> _Task details_
The records below are to be transcribed exactly from their first line to the line that has "365 86 11456", inclusive, with every picture omitted.

> _Material for this task_
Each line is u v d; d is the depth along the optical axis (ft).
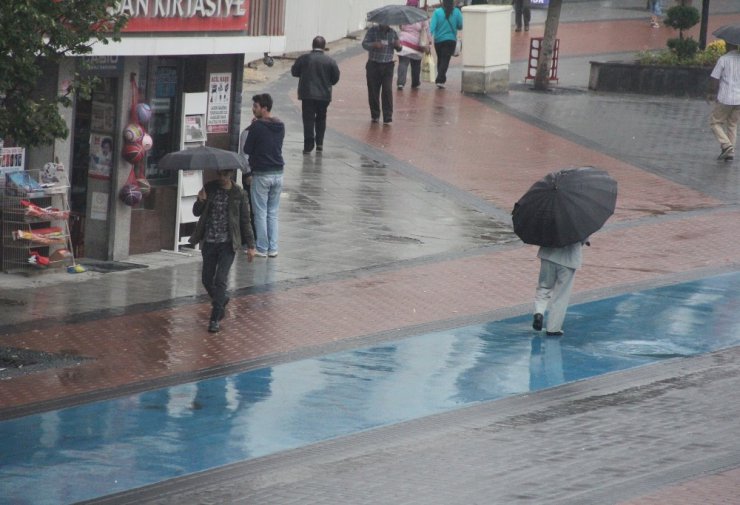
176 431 71.10
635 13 307.99
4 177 103.60
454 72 228.02
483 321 96.84
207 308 98.07
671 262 116.67
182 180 116.67
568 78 225.97
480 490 61.77
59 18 83.20
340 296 102.22
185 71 116.67
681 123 187.73
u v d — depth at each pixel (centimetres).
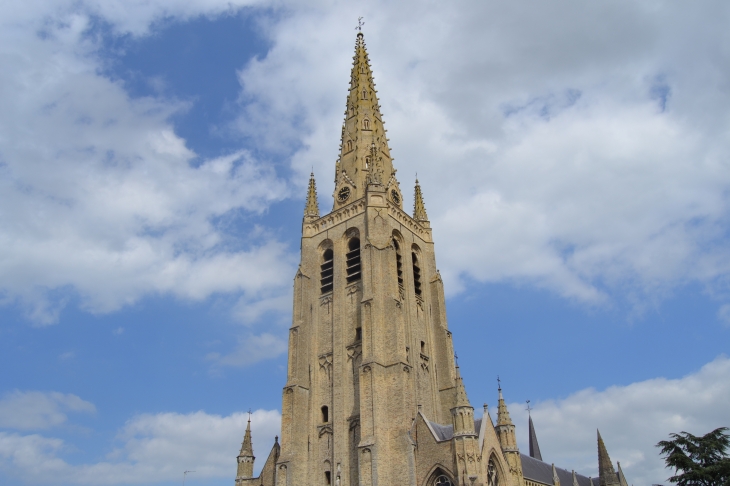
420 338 9269
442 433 7762
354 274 9156
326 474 8044
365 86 11456
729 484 5925
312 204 10388
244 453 9200
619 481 11850
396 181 10694
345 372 8525
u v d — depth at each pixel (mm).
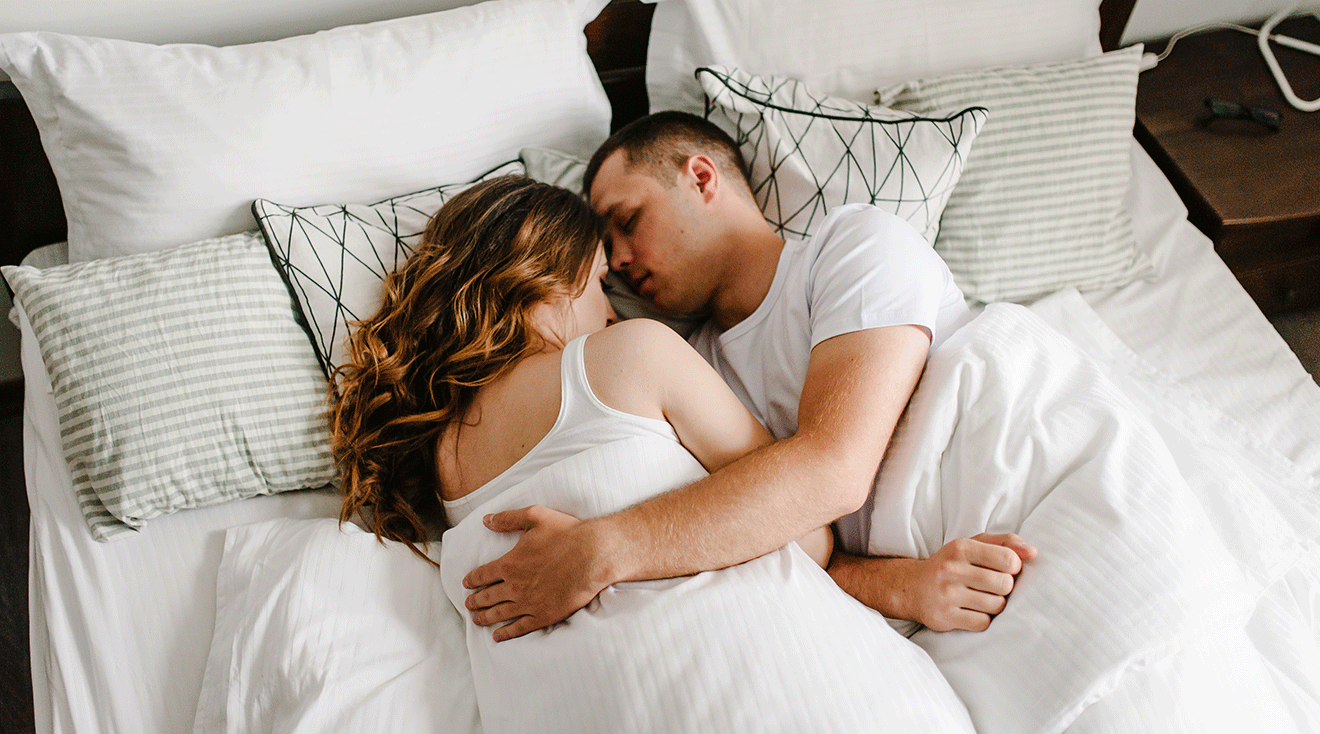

> _Output_
Each line is u v d; d is the depth along the optical axis (ft).
176 431 71.10
635 13 307.99
4 177 103.60
454 72 228.02
483 321 96.84
207 308 98.07
671 262 116.67
182 180 116.67
568 78 225.97
480 490 61.77
59 18 83.20
340 296 102.22
185 71 116.67
681 123 187.73
u v d — depth at each pixel (centimetres).
420 338 9269
442 433 7762
354 274 9156
326 474 8044
365 86 11456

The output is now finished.